There are other interesting findings. I would have thought that immigrants would have worse outcomes than age and race matched residents, but the opposite is the case – at least for Hispanic people. A massive study of identical twins separated at birth would be needed to sort out cause and effect relationships (and even that would not be perfect). However, taken in the round, the news from the USA is good regarding inequalities; poor white people aside. Let me therefore end with a quote from the article – you can make of it what you will:

It sometimes seems as if the research literature on mortality is compelled in some way to emphasize a negative message, either about a group that is doing less well or about some aspect of inequality that is rising.

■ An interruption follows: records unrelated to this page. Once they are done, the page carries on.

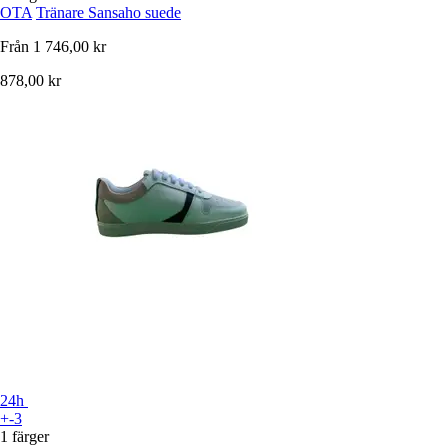
OTA
Tränare Sansaho suede
Från
1 746,00 kr
878,00 kr
24h
+-3
1 färger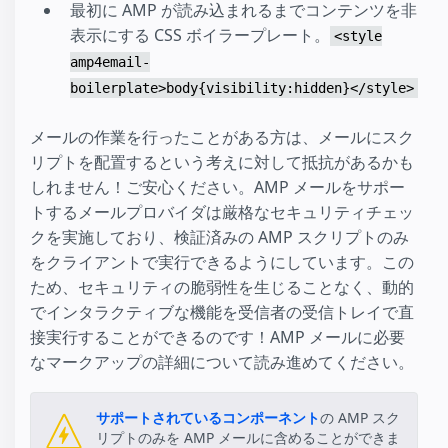
最初に AMP が読み込まれるまでコンテンツを非
表示にする CSS ボイラープレート。
<style
amp4email-
boilerplate>body{visibility:hidden}</style>
メールの作業を行ったことがある方は、メールにスク
リプトを配置するという考えに対して抵抗があるかも
しれません！ご安心ください。AMP メールをサポー
トするメールプロバイダは厳格なセキュリティチェッ
クを実施しており、検証済みの AMP スクリプトのみ
をクライアントで実行できるようにしています。この
ため、セキュリティの脆弱性を生じることなく、動的
でインタラクティブな機能を受信者の受信トレイで直
接実行することができるのです！AMP メールに必要
なマークアップの詳細について読み進めてください。
サポートされているコンポーネント
の AMP スク
リプトのみを AMP メールに含めることができま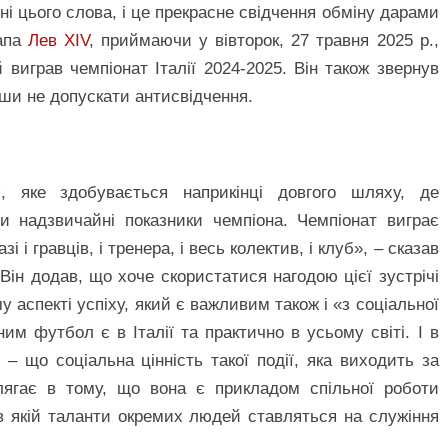
і цього слова, і це прекрасне свідчення обміну дарами
Папа
Лев XIV
, приймаючи у вівторок, 27 травня 2025 р.,
виграв чемпіонат Італії 2024-2025. Він також звернув
вши не допускати антисвідчення.
, яке здобувається наприкінці довгого шляху, де
 надзвичайні показники чемпіона. Чемпіонат виграє
і і гравців, і тренера, і весь колектив, і клуб», – сказав
Він додав, що хоче скористатися нагодою цієї зустрічі
 аспекті успіху, який є важливим також і «з соціальної
им футбол є в Італії та практично в усьому світі. І в
– що соціальна цінність такої події, яка виходить за
олягає в тому, що вона є прикладом спільної роботи
в якій таланти окремих людей ставляться на служіння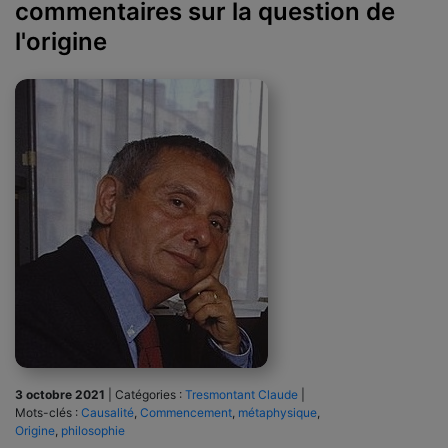
commentaires sur la question de
l'origine
3 octobre 2021
|
Catégories :
Tresmontant Claude
|
Mots-clés :
Causalité
,
Commencement
,
métaphysique
,
Origine
,
philosophie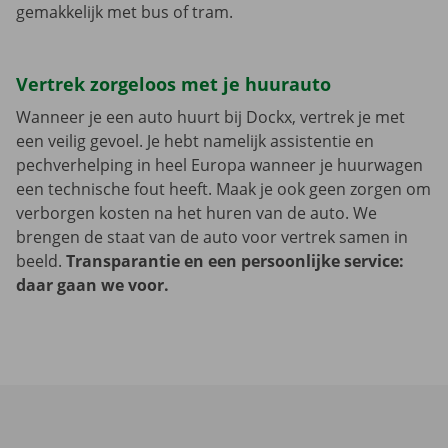
gemakkelijk met bus of tram.
Vertrek zorgeloos met je huurauto
Wanneer je een auto huurt bij Dockx, vertrek je met
een veilig gevoel. Je hebt namelijk assistentie en
pechverhelping in heel Europa wanneer je huurwagen
een technische fout heeft. Maak je ook geen zorgen om
verborgen kosten na het huren van de auto. We
brengen de staat van de auto voor vertrek samen in
beeld.
Transparantie en een persoonlijke service:
daar gaan we voor.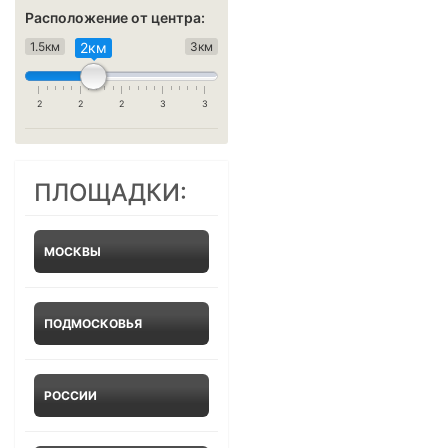
Расположение от центра:
1.5км
2км
3км
2
2
2
3
3
ПЛОЩАДКИ:
МОСКВЫ
ПОДМОСКОВЬЯ
РОССИИ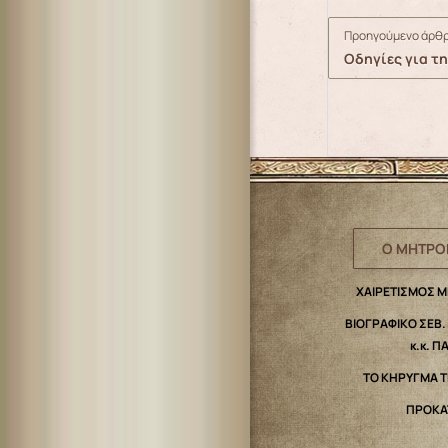
Προηγούμενο άρθρ
Οδηγίες για τ
Ο ΜΗΤΡΟ
ΧΑΙΡΕΤΙΣΜΟΣ 
ΒΙΟΓΡΑΦΙΚΟ ΣΕΒ
κ.κ. Π
ΤΟ ΚΗΡΥΓΜΑ 
ΠΡΟΚΑ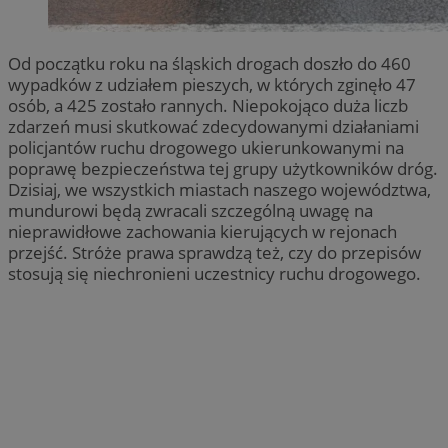
Od początku roku na śląskich drogach doszło do 460
wypadków z udziałem pieszych, w których zginęło 47
osób, a 425 zostało rannych. Niepokojąco duża liczb
zdarzeń musi skutkować zdecydowanymi działaniami
policjantów ruchu drogowego ukierunkowanymi na
poprawę bezpieczeństwa tej grupy użytkowników dróg.
Dzisiaj, we wszystkich miastach naszego województwa,
mundurowi będą zwracali szczególną uwagę na
nieprawidłowe zachowania kierujących w rejonach
przejść. Stróże prawa sprawdzą też, czy do przepisów
stosują się niechronieni uczestnicy ruchu drogowego.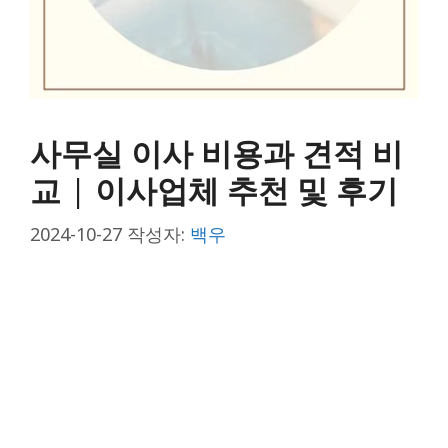
사무실 이사 비용과 견적 비
교 | 이사업체 추천 및 후기
2024-10-27
작성자:
백우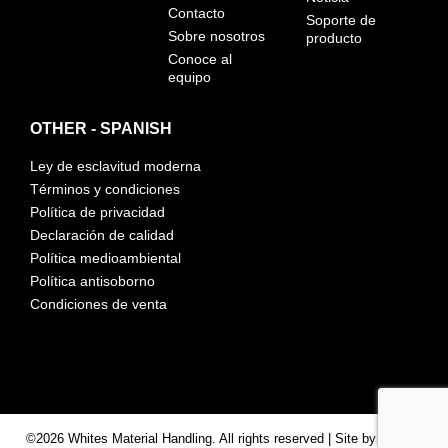
Contacto
Soporte de
Sobre nosotros
producto
Conoce al
equipo
OTHER - SPANISH
Ley de esclavitud moderna
Términos y condiciones
Política de privacidad
Declaración de calidad
Política medioambiental
Política antisoborno
Condiciones de venta
©2026 Whites Material Handling. All rights reserved | Site by
Nebula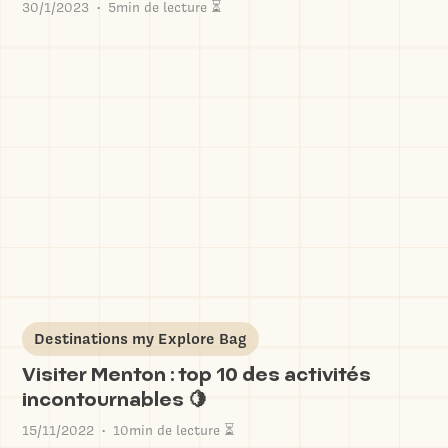
30/1/2023
5min de lecture ⏳
•
Destinations my Explore Bag
Visiter Menton : top 10 des activités
incontournables 🍋
15/11/2022
10min de lecture ⏳
•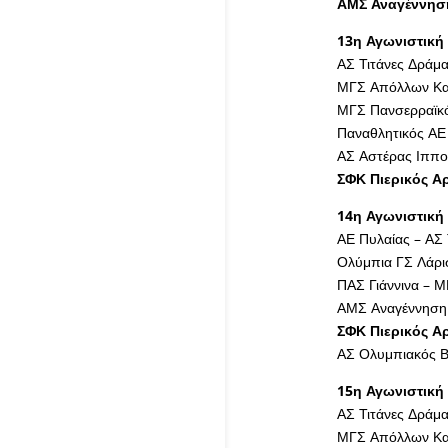
ΑΜΣ Αναγέννηση
13η Αγωνιστική 
ΑΣ Τιτάνες Δράμ
ΜΓΣ Απόλλων Καλ
ΜΓΣ Πανσερραϊκό
Παναθλητικός ΑΕ
ΑΣ Αστέρας Ιππο
ΣΦΚ Πιερικός Α
14η Αγωνιστική 
ΑΕ Πυλαίας – ΑΣ 
Ολύμπια ΓΣ Λάρι
ΠΑΣ Γιάννινα – 
ΑΜΣ Αναγέννηση 
ΣΦΚ Πιερικός Α
ΑΣ Ολυμπιακός Β
15η Αγωνιστική 
ΑΣ Τιτάνες Δράμ
ΜΓΣ Απόλλων Καλ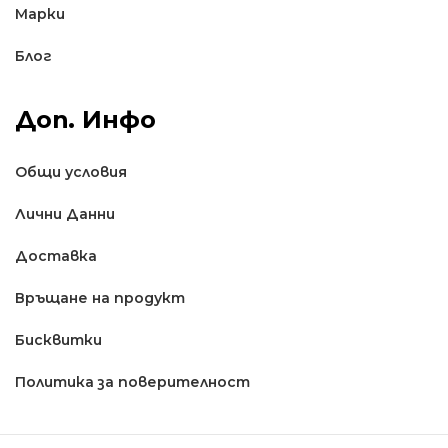
Марки
Блог
Доп. Инфо
Общи условия
Лични Данни
Доставкa
Връщане на продукт
Бисквитки
Политика за поверителност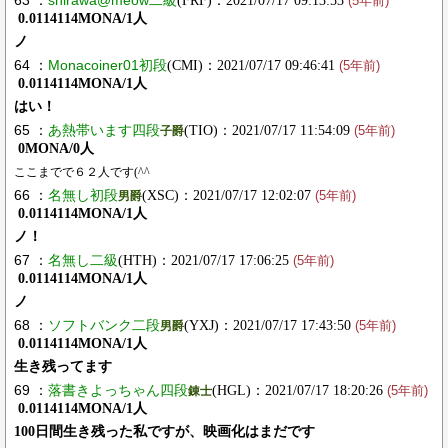
63 ：
shirawa@meow二級
(FRF)：2021/07/17 09:13:53
(5年前)
0.0114114MONA/1人
ノ
64 ：
Monacoiner01初段
(CMI)：2021/07/17 09:46:41
(5年前)
0.0114114MONA/1人
はい！
65 ：
あ熱帯います四段
(TIO)：2021/07/17 11:54:09
子爵
(5年前)
0MONA/0人
ここまでで６２人です(^^
66 ：
名無し初段
(XSC)：2021/07/17 12:02:07
男爵
(5年前)
0.0114114MONA/1人
ノ！
67 ：
名無し二級
(HTH)：2021/07/17 17:06:25
(5年前)
0.0114114MONA/1人
ノ
68 ：
ソフトバンク二段
(YXJ)：2021/07/17 17:43:50
男爵
(5年前)
0.0114114MONA/1人
生き残ってます
69 ：
落書きよっちゃん四段
(HGL)：2021/07/17 18:20:26
錬士
(5年前)
0.0114114MONA/1人
100日間生き残った私ですが、映画化はまだです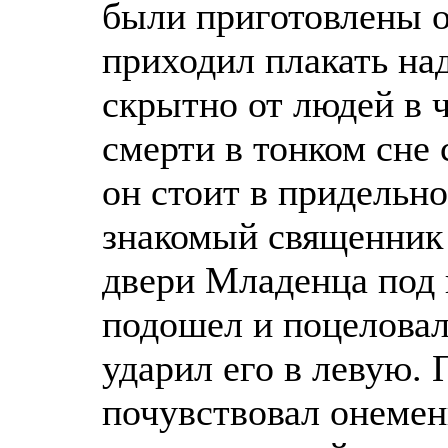
были приготовлены о
приходил плакать на
скрытно от людей в ч
смерти в тонком сне 
он стоит в придельн
знакомый священник 
двери Младенца под 
подошел и поцеловал
ударил его в левую. 
почувствовал онемен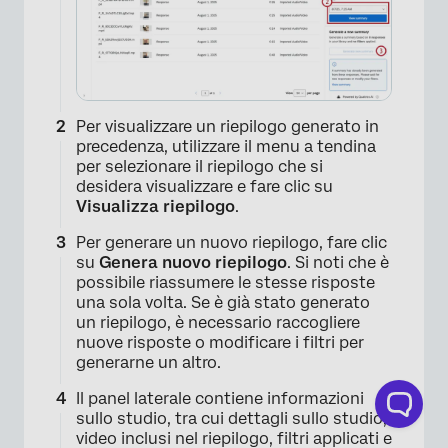
Per visualizzare un riepilogo generato in
precedenza, utilizzare il menu a tendina
per selezionare il riepilogo che si
desidera visualizzare e fare clic su
Visualizza riepilogo
.
Per generare un nuovo riepilogo, fare clic
su
Genera nuovo riepilogo
. Si noti che è
possibile riassumere le stesse risposte
una sola volta. Se è già stato generato
un riepilogo, è necessario raccogliere
nuove risposte o modificare i filtri per
generarne un altro.
Il panel laterale contiene informazioni
sullo studio, tra cui dettagli sullo studio,
video inclusi nel riepilogo, filtri applicati e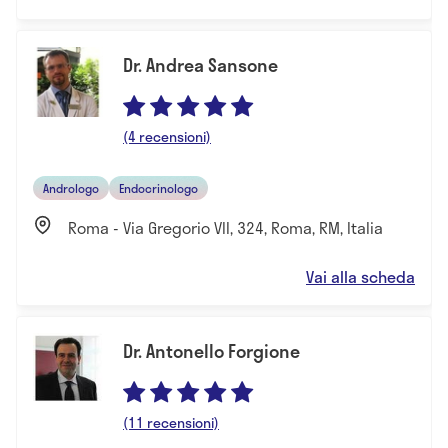
Dr. Andrea Sansone
(4 recensioni)
Andrologo
Endocrinologo
Roma - Via Gregorio VII, 324, Roma, RM, Italia
Vai alla scheda
Dr. Antonello Forgione
(11 recensioni)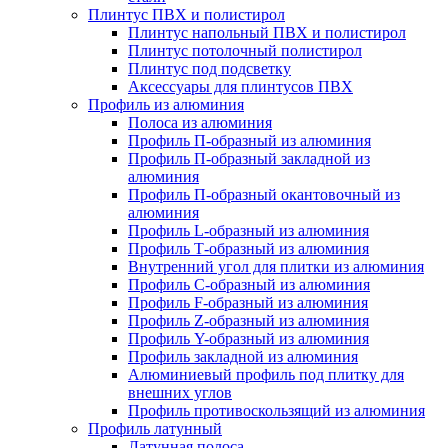
Плинтус ПВХ и полистирол
Плинтус напольный ПВХ и полистирол
Плинтус потолочный полистирол
Плинтус под подсветку
Аксессуары для плинтусов ПВХ
Профиль из алюминия
Полоса из алюминия
Профиль П-образный из алюминия
Профиль П-образный закладной из
алюминия
Профиль П-образный окантовочный из
алюминия
Профиль L-образный из алюминия
Профиль Т-образный из алюминия
Внутренний угол для плитки из алюминия
Профиль C-образный из алюминия
Профиль F-образный из алюминия
Профиль Z-образный из алюминия
Профиль Y-образный из алюминия
Профиль закладной из алюминия
Алюминиевый профиль под плитку для
внешних углов
Профиль противоскользящий из алюминия
Профиль латунный
Латунная полоса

— Richard Lilford, CLAHRC WM Director

References:

  1. Lilford RJ. Ever Increasing Life Expectancies Come to an Abrupt End Among American Whites. NIHR CLAHRC West Midlands News Blog. 5 May 2017.
  2. Case A, & Deaton A. Mortality and morbidity in the 21st century. Brookings Papers on Economic Activity. BPEA Conference Drafts. March 23-24, 2017.
  3. Suzuki E, & Fantom N. What does “life expectancy at birth” really mean? The DATA Blog. 11 November 2013.
  4. Lilford RJ. More on Brain Health in Young Children and Effect on Life Course. NIHR CLAHRC West Midlands News Blog. 24 February 2017.
  5. Chetty R, Stepner M, Abraham S, et al. The Association Between Income and Life Expectancy in the United States, 2001-2014. JAMA. 2016; 315(6):1750-66.
  6. Lilford RJ. Relative Wealth and Health. NIHR CLAHRC West Midlands News Blog. 6 May 2016.
  7. Currie J & Schwandt H. Mortality Inequality: The Good News from a County-Level Approach. J Econ Perspect. 2016; 30(2): 29-52.